Anyway, whatever it’s called, counting and calculating methods you mentioned work pretty good in a lot of places.

Now looking at trading, I think this is none of those places!
I tried to do something like that with Forex, but I think it’s easier to do a correct one year weather forcast. It’s simply chaotic, and whatever algorithm I tested, no matter how well tuned to tons of past data, it always failed to be better than guessing in the long run.
I think for stuff like that you have to analyze online news for almost everything except the sports corner. Maybe even that. :lol:

So, as long as you’re not able to convince people to buy your trading software, it’s probably just a waste of time to work on such a thing.

If you still want to do automatic trading, Katz, McCormick: The encyclopedia of trading strategies isn’t too hard to read I think.

The thing about artificial neural nets is that they’re actually pretty simple by design, it’s creating a suitable “cost function” and training them that is more complex.

An ANN is basically several layers of interconnected nodes, sometimes with links to feedback information from the output layer back to the input one. You can use as many “hidden” layers as you want between input and output (more=more potential behavioral complexity, I think):

Any data you put into the input layer is multiplied by a weighting at each of the nodes, and as you can see there ^ connections themselves can be given weightings as well. The network is programmed to have the ability to alter the weightings at each of the nodes.

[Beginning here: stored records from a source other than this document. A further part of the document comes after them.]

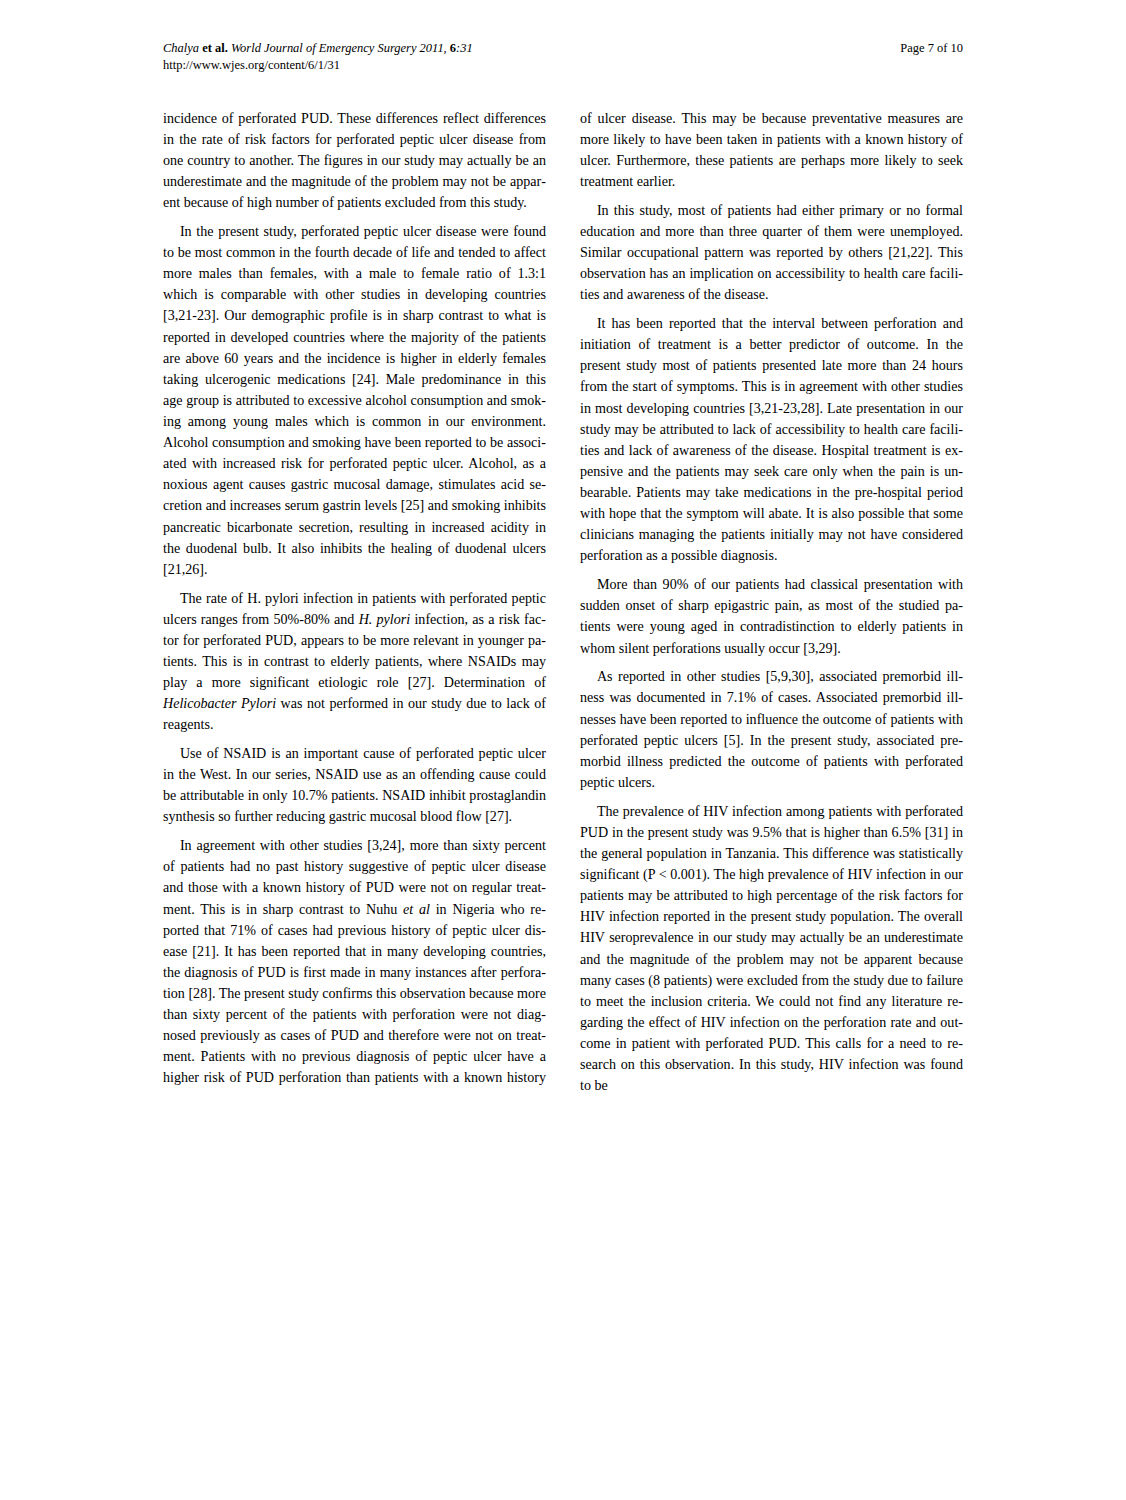Chalya et al. World Journal of Emergency Surgery 2011, 6:31
http://www.wjes.org/content/6/1/31
Page 7 of 10
incidence of perforated PUD. These differences reflect differences in the rate of risk factors for perforated peptic ulcer disease from one country to another. The figures in our study may actually be an underestimate and the magnitude of the problem may not be apparent because of high number of patients excluded from this study.
In the present study, perforated peptic ulcer disease were found to be most common in the fourth decade of life and tended to affect more males than females, with a male to female ratio of 1.3:1 which is comparable with other studies in developing countries [3,21-23]. Our demographic profile is in sharp contrast to what is reported in developed countries where the majority of the patients are above 60 years and the incidence is higher in elderly females taking ulcerogenic medications [24]. Male predominance in this age group is attributed to excessive alcohol consumption and smoking among young males which is common in our environment. Alcohol consumption and smoking have been reported to be associated with increased risk for perforated peptic ulcer. Alcohol, as a noxious agent causes gastric mucosal damage, stimulates acid secretion and increases serum gastrin levels [25] and smoking inhibits pancreatic bicarbonate secretion, resulting in increased acidity in the duodenal bulb. It also inhibits the healing of duodenal ulcers [21,26].
The rate of H. pylori infection in patients with perforated peptic ulcers ranges from 50%-80% and H. pylori infection, as a risk factor for perforated PUD, appears to be more relevant in younger patients. This is in contrast to elderly patients, where NSAIDs may play a more significant etiologic role [27]. Determination of Helicobacter Pylori was not performed in our study due to lack of reagents.
Use of NSAID is an important cause of perforated peptic ulcer in the West. In our series, NSAID use as an offending cause could be attributable in only 10.7% patients. NSAID inhibit prostaglandin synthesis so further reducing gastric mucosal blood flow [27].
In agreement with other studies [3,24], more than sixty percent of patients had no past history suggestive of peptic ulcer disease and those with a known history of PUD were not on regular treatment. This is in sharp contrast to Nuhu et al in Nigeria who reported that 71% of cases had previous history of peptic ulcer disease [21]. It has been reported that in many developing countries, the diagnosis of PUD is first made in many instances after perforation [28]. The present study confirms this observation because more than sixty percent of the patients with perforation were not diagnosed previously as cases of PUD and therefore were not on treatment. Patients with no previous diagnosis of peptic ulcer have a higher risk of PUD perforation than patients with a known history of ulcer disease. This may be because preventative measures are more likely to have been taken in patients with a known history of ulcer. Furthermore, these patients are perhaps more likely to seek treatment earlier.
In this study, most of patients had either primary or no formal education and more than three quarter of them were unemployed. Similar occupational pattern was reported by others [21,22]. This observation has an implication on accessibility to health care facilities and awareness of the disease.
It has been reported that the interval between perforation and initiation of treatment is a better predictor of outcome. In the present study most of patients presented late more than 24 hours from the start of symptoms. This is in agreement with other studies in most developing countries [3,21-23,28]. Late presentation in our study may be attributed to lack of accessibility to health care facilities and lack of awareness of the disease. Hospital treatment is expensive and the patients may seek care only when the pain is unbearable. Patients may take medications in the pre-hospital period with hope that the symptom will abate. It is also possible that some clinicians managing the patients initially may not have considered perforation as a possible diagnosis.
More than 90% of our patients had classical presentation with sudden onset of sharp epigastric pain, as most of the studied patients were young aged in contradistinction to elderly patients in whom silent perforations usually occur [3,29].
As reported in other studies [5,9,30], associated premorbid illness was documented in 7.1% of cases. Associated premorbid illnesses have been reported to influence the outcome of patients with perforated peptic ulcers [5]. In the present study, associated premorbid illness predicted the outcome of patients with perforated peptic ulcers.
The prevalence of HIV infection among patients with perforated PUD in the present study was 9.5% that is higher than 6.5% [31] in the general population in Tanzania. This difference was statistically significant (P < 0.001). The high prevalence of HIV infection in our patients may be attributed to high percentage of the risk factors for HIV infection reported in the present study population. The overall HIV seroprevalence in our study may actually be an underestimate and the magnitude of the problem may not be apparent because many cases (8 patients) were excluded from the study due to failure to meet the inclusion criteria. We could not find any literature regarding the effect of HIV infection on the perforation rate and outcome in patient with perforated PUD. This calls for a need to research on this observation. In this study, HIV infection was found to be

So far, so good, then comes the tricky part. You have to give the network a specific task to solve, and cost function based on that task. The cost function describes how close to the optimal solution any given solution is, so this makes ANNs slightly unsuitable for things like chat bots I think. What is an optimal reply to this thread?? They are probably more suited to things like data analysis.

The network can analyse a set of training data, using the cost function to work out how far away the output is from the optimal output, and then adjust the weights at each of the nodes to reduce the search space/move closer to the optimal solution. Once the network can produce the “right” (optimal/closest to cost 0) output from any given input in the training data, you can set it to work on real data :) The behavior should be the same, provided you used a broadly representative training set. With enough input/output nodes and layers you can theoretically train it up to do pretty much anything, although the more complex the problems, the harder it will be to write the cost function and more data/longer will be needed to train. The reason why they also might not be suitable for trading; there’s no real way of telling from past stock market data what will be a good bet in the future, too many factors come into play.

There’s obviously a lot more theory to different types of network/learning algorithms etc but thats a quick tour. I could even show you some basic examples in java if you like, but it’s been a while, so please somebody correct me if I’m wrong about any of the above!

@101010 It looks like that trading program you posted is using a Genetic Algorithm. Something completely different I’m also happy to ramble ignorantly about!!

I mainly just want one to play with.
Not one using GA but one that only works according to simple rules I give it, I mainly just want to learn how to make rules.
I understand concepts quite easily, but syntax and rules elude me.

I don’t know if I get you right, what do you mean by rules exactly? It seems to me you think about rules like something ominous and complicated, while in their basic form they are a pretty simple thing IMHO.

A very common way (C/C++, Java, Perl, etc etc) of formulating rules is simply an if-statement in your code along these lines:

if (someStatement) {  

In Prolog rules look a bit different (and actually are different), but you will get the idea:

brother(X,Y) :- male(X), sibling(X,Y).